Supe, de repente, que ya no era un bebé. Se maquilla, se mira al espejo… Incluso parece muy preparada para dar el siguiente paso en nuestra relación padre e hija. El que no está preparado soy yo. Yo estoy más bien cagado en las patas, porque el cerebro de una preadolescente es una alfombra peluda que absorbe todo.
Al no haber experiencia previa, mi hija no sabe qué descartar, no sabe qué olvidar, no sabe qué pasar por alto; no conoce lo intrascendente ni tampoco lo singular. A esta edad ella lo almacena todo en la cabeza. En su cabeza empieza a haber dos enormes almacenes. Uno está en planta baja y no es peligroso, porque tiene ventilación; pero el otro almacén está en el subsuelo de su cabeza y hay que andar con mucho cuidado para no generarle traumas.
Hace cien años nadie sabía de la existencia del subconsciente y los padres no se preocupaban por nada. ¡Qué época hermosa! ¡Qué época hermosa! Pero entonces vino el pelotudo de Freud y dijo: «Ojo con lo que guardan las hijas de diez años en el subconsciente, porque lo que ahí entra ahí se queda, y la culpa siempre va a ser del padre». Me cago en Freud.
Y tenía razón, para peor… Porque cada vez que una mujer me resultó interesante, al escarbar un poco descubrí que estaba loca, y al seguir escarbando supe que la culpa era de su padre. ¡Siempre! Los hombres que tuvieron en la infancia problemas con su madre se encajetan con mujeres que tuvieron traumas con el padre. Es un redondel vicioso. Funciona de esa manera.
¿Y eso qué quiere decir? Quiere decir que cualquier barbaridad que yo haga, por más leve, por más superficial, va a quedar almacenada en el subsuelo freudiano de mi hija. Y eso va a ser para cagada. Yo nunca había entendido la teoría esta de la mariposa que aletea en el Amazonas y provoca un terremoto en Berazategui. Pero ahora lo tengo clarísimo. Si yo me tiro un pedo con ruido delante de mi hija y después me vanaglorio del pedo (que es lo que hice siempre), puede que la nena almacene ese instante en el lugar equivocado de la cabeza, y dentro de siete años quiera participar en una orgía con cuatro jugadores senegaleses de hockey sobre patines. ¿Quién te dice que no?
Y yo ahora tengo miedo, tengo el miedo metido en el cuerpo. Mi vida cotidiana se convirtió en una sucesión de posibles errores sin remedio. La criatura se me acerca, me pregunta cosas, quiere charlar conmigo.
Yo me escabullo, le pongo excusas, intento que la pobre no se dé cuenta del pánico que me causa mandarme una cagada. ¿Qué hago? ¡Por el amor de Dios!, me digo en la cabeza. ¿Qué hago cada vez que aparece? Me está hablando, me hace mimos, me mira los pies. ¿Debería cortarme las uñas de las patas para que en el futuro ella no intente irse a vivir a un país musulmán?
A veces, almorzando, me olvido de cerrar la boca para masticar: ¿será ese el detonante de su futuro lesbianismo?
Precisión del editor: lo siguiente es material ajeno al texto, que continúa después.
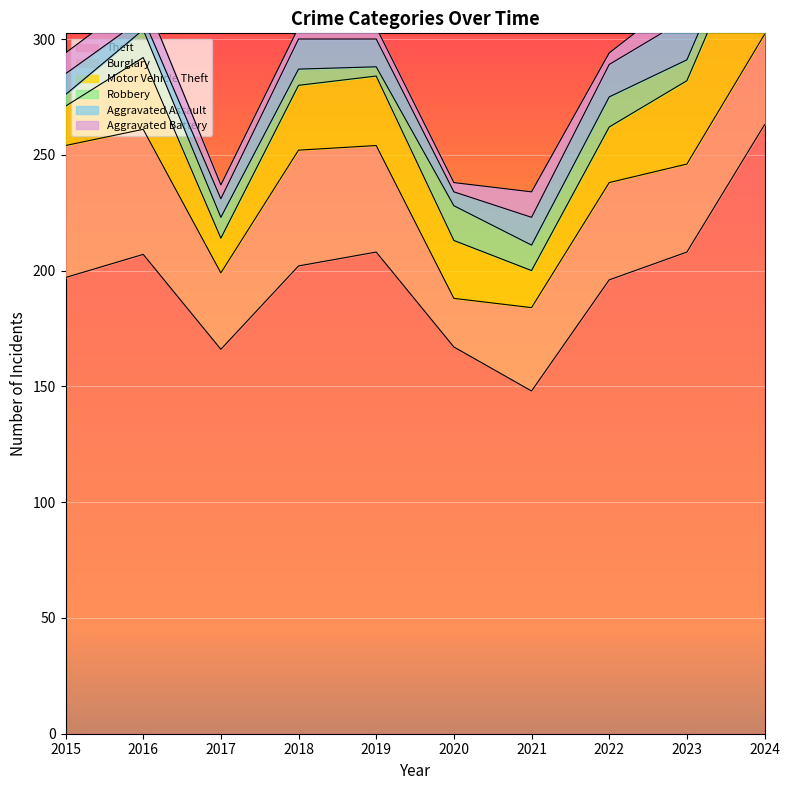

Reading left to right, list all the values displayed in this chart.

Theft: 197	207	166	202	208	167	148	196	208	263
Burglary: 57	54	33	50	46	21	36	42	38	39
Motor Vehicle Theft: 17	31	15	28	30	25	16	24	36	58
Robbery: 5	12	9	7	4	15	11	13	9	9
Aggravated Assault: 9	5	8	13	12	6	12	14	18	11
Aggravated Battery: 9	10	6	5	5	4	11	5	11	12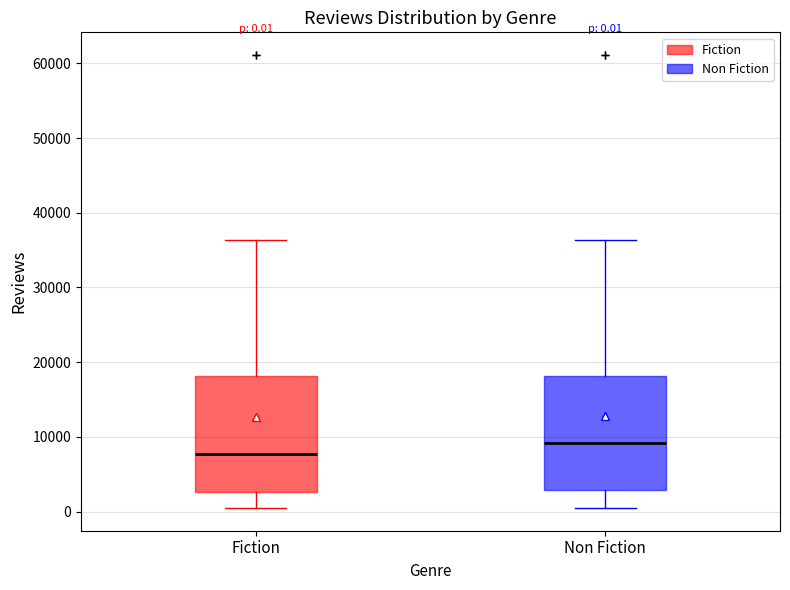

Which box has the lowest median line?

Fiction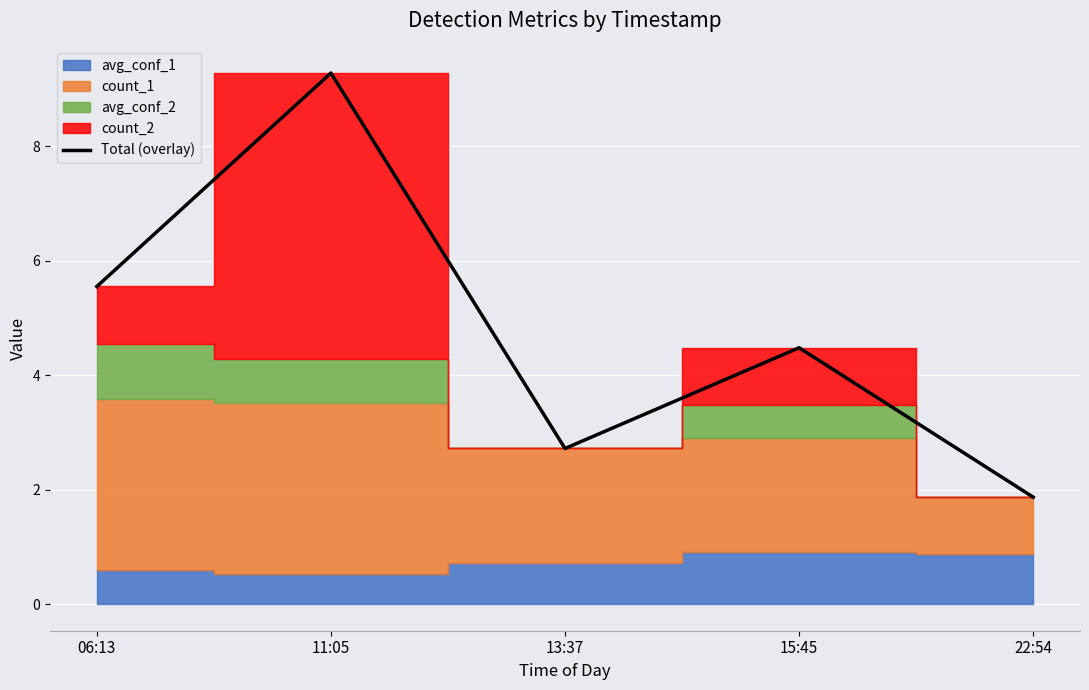

List the labels in order of value, smallest first.

22:54, 13:37, 15:45, 06:13, 11:05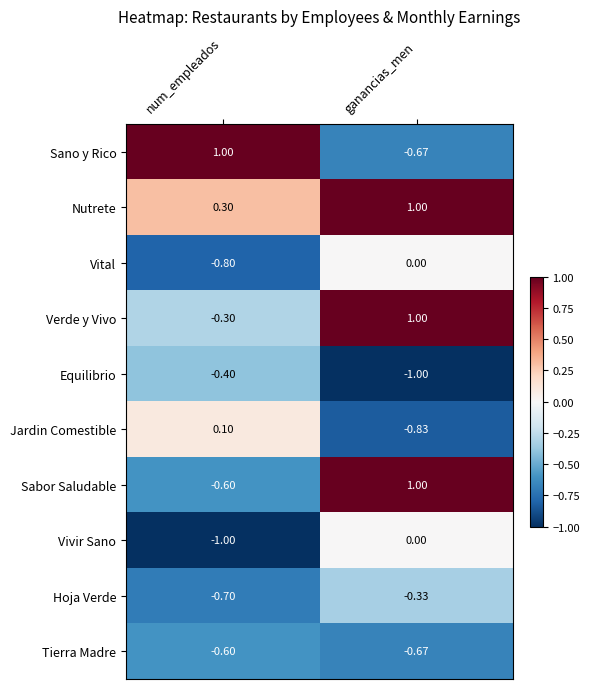

Where is Verde y Vivo nearest to the value 0?

num_empleados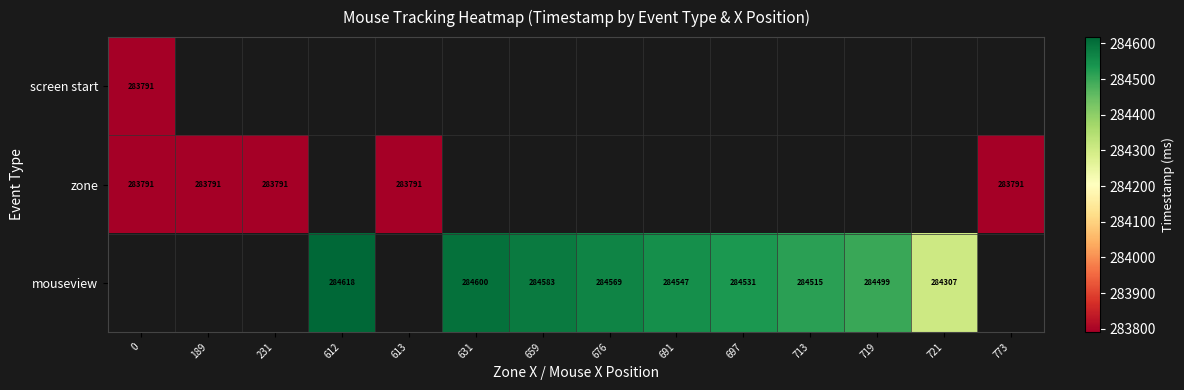

What is the sum of the zone values at 773 and 0?

567582.0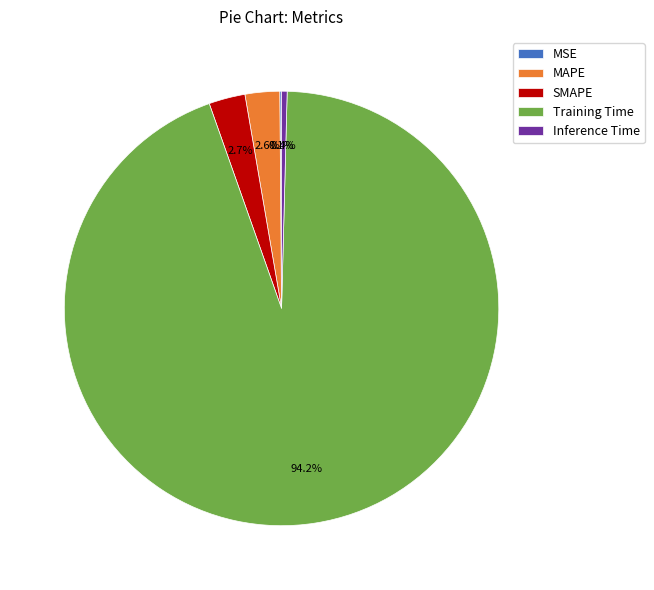

Combined, do SMAPE and MAPE account for over 50%?

No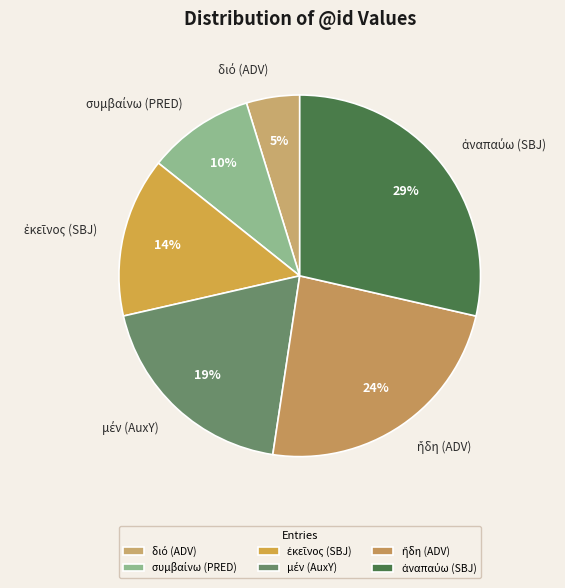

Does any single category account for the majority?

No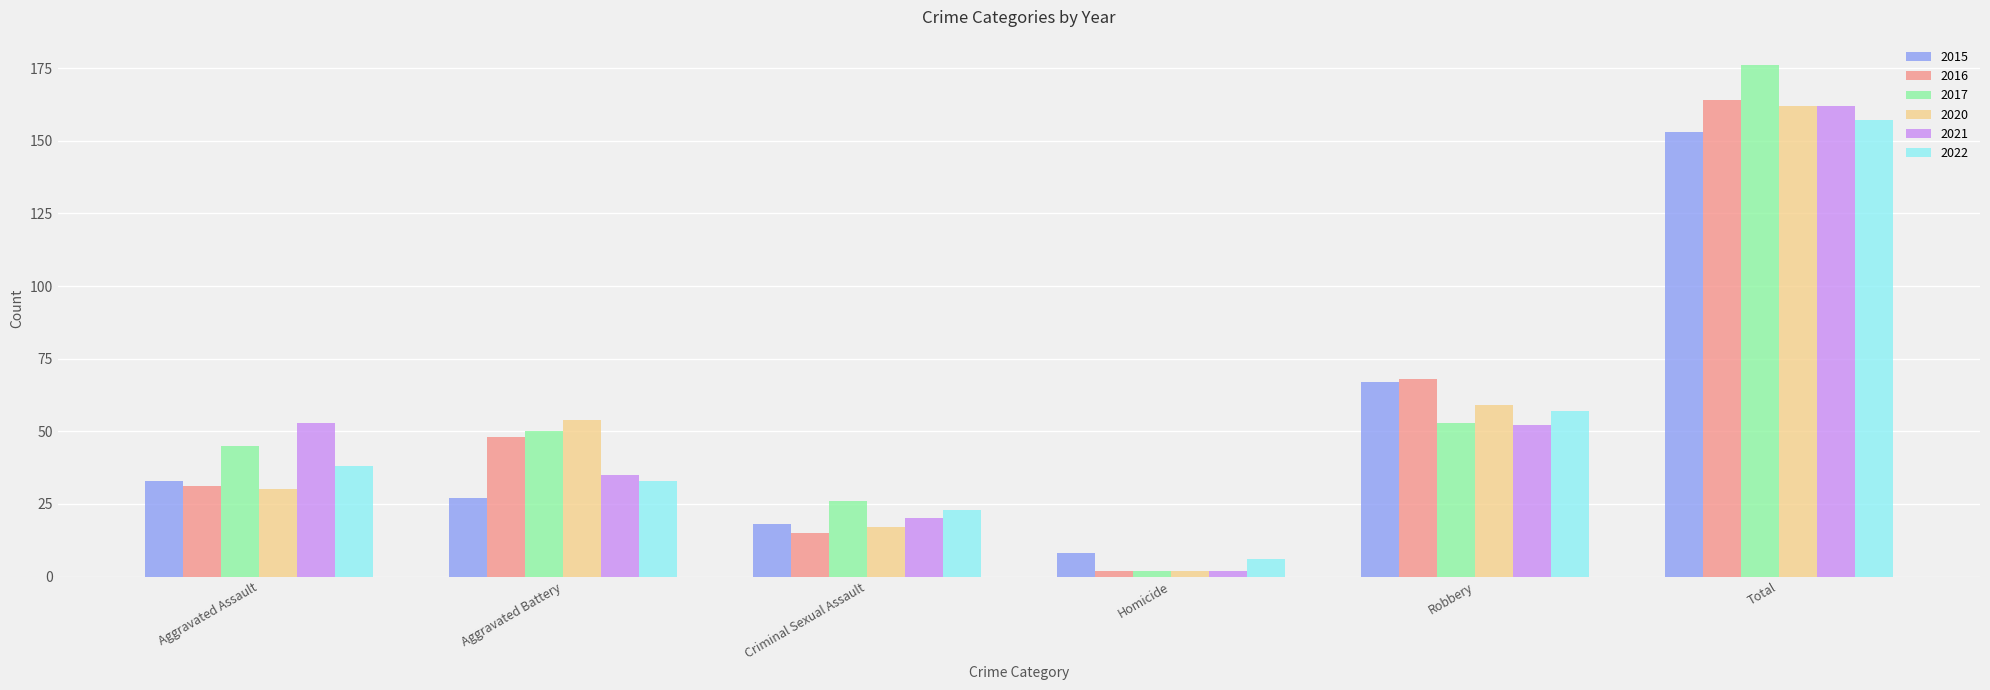

Where is 2015 nearest to the value 80?

Robbery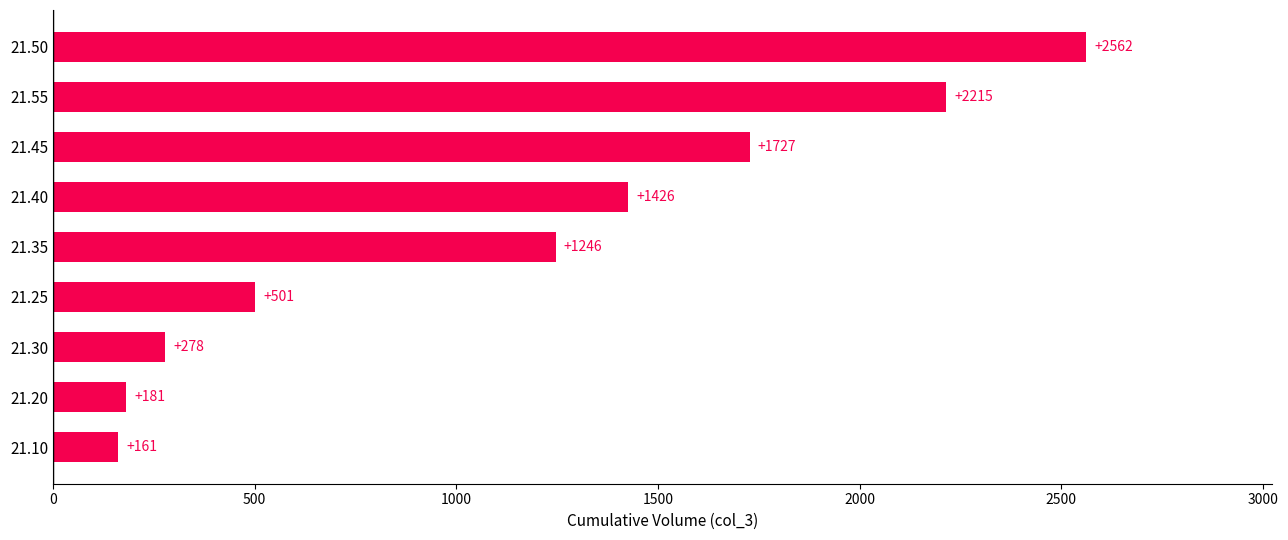

Which has a higher value, 21.55 or 21.35?

21.55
Algunas veces me quito la carne de entre los dientes con la antenita del teléfono: ¿será esa la razón por la que mi hija intercambie en el futuro favores sexuales por drogas blandas? El otro día me quedé mirando un partido entre un equipo de Ecuador y otro de Venezuela, que para peor salió cero a cero, en vez de estar con ella, de charlar…
¿Le habré cagado la vida sentimental para siempre? Si mi mujer y yo hubiéramos tenido un hijo varón, el problema gravísimo ahora sería jurisprudencia de la madre, y yo podría descansar tranquilo y eructar, y fumar cuete y mirar todos los partidos de la Libertadores y desentenderme de la crianza. Pero lo que tuvimos fue una hija, y todos sus desarreglos emocionales del futuro son culpa mía. Qué suerte de mierda.